DATA =
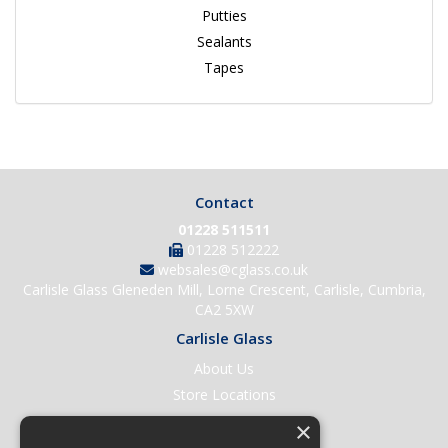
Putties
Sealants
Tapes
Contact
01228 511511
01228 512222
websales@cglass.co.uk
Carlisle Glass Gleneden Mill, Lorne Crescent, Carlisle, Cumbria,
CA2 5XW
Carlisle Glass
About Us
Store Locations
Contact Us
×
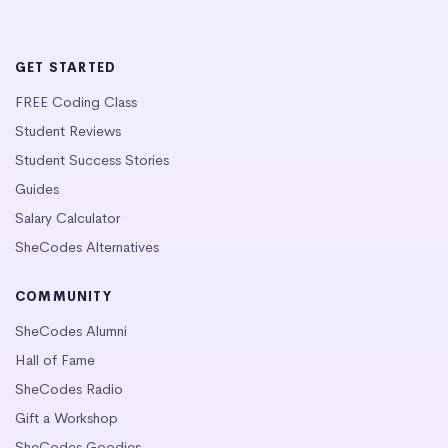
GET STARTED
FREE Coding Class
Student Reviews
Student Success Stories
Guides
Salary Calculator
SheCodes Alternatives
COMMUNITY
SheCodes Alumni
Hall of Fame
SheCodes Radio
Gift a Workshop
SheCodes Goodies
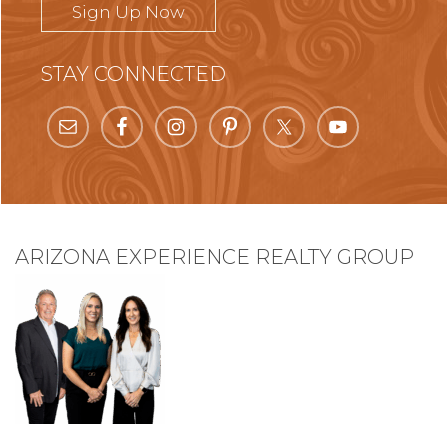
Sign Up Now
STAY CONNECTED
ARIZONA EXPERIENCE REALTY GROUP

==

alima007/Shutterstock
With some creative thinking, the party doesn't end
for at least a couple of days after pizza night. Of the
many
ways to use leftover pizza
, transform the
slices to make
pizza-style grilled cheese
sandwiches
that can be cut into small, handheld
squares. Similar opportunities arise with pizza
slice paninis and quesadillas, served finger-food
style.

THE PROBLEM = Would you copy out, exactly and with no pictures, only the lines above from the one that contains "Gift a Workshop" through the one that contains "ARIZONA EXPERIENCE REALTY GROUP"?

FINISHED EXERCISE =
Gift a Workshop
SheCodes Goodies
Sign Up Now
STAY CONNECTED
ARIZONA EXPERIENCE REALTY GROUP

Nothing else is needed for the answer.